**What is needed**
Only the lines from the top of the following listing through the line with "Exact matches only" belong in your answer, exactly as written.
── Available data ──
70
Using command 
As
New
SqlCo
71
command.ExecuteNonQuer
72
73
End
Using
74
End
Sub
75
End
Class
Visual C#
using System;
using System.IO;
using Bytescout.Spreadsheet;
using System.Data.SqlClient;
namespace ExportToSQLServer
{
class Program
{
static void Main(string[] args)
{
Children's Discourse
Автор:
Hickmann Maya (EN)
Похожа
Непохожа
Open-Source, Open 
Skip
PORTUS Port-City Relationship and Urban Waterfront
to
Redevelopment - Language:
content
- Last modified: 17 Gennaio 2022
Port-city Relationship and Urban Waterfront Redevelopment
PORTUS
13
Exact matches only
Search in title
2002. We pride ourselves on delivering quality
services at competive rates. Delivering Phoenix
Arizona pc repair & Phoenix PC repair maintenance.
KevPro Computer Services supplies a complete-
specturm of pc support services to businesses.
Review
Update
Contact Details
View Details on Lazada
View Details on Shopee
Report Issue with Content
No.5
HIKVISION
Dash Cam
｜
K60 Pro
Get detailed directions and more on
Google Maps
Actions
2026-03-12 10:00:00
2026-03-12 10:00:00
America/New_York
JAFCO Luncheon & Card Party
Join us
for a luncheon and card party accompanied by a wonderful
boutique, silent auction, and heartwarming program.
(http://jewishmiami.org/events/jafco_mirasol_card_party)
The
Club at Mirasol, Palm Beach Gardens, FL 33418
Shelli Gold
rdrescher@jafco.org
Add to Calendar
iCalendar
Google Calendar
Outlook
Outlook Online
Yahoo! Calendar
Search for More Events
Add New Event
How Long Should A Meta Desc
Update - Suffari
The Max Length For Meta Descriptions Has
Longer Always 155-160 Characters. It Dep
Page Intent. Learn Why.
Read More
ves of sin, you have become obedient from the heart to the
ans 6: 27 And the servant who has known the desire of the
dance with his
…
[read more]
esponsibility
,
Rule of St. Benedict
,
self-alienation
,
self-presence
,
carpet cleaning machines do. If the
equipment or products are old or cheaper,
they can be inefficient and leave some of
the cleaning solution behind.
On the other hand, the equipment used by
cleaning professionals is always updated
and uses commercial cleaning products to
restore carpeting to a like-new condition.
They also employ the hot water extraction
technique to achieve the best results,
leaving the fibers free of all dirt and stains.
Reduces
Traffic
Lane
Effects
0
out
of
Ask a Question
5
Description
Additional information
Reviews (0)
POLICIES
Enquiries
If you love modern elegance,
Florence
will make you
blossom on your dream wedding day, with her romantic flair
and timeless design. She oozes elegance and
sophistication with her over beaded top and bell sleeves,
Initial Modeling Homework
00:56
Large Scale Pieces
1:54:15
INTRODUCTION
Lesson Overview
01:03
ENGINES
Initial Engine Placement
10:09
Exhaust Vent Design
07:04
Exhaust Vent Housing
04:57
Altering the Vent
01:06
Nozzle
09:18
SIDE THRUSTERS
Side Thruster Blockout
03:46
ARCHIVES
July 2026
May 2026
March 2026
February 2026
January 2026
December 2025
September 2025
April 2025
───
**Task answer**
70
Using command 
As
New
SqlCo
71
command.ExecuteNonQuer
72
73
End
Using
74
End
Sub
75
End
Class
Visual C#
using System;
using System.IO;
using Bytescout.Spreadsheet;
using System.Data.SqlClient;
namespace ExportToSQLServer
{
class Program
{
static void Main(string[] args)
{
Children's Discourse
Автор:
Hickmann Maya (EN)
Похожа
Непохожа
Open-Source, Open 
Skip
PORTUS Port-City Relationship and Urban Waterfront
to
Redevelopment - Language:
content
- Last modified: 17 Gennaio 2022
Port-city Relationship and Urban Waterfront Redevelopment
PORTUS
13
Exact matches only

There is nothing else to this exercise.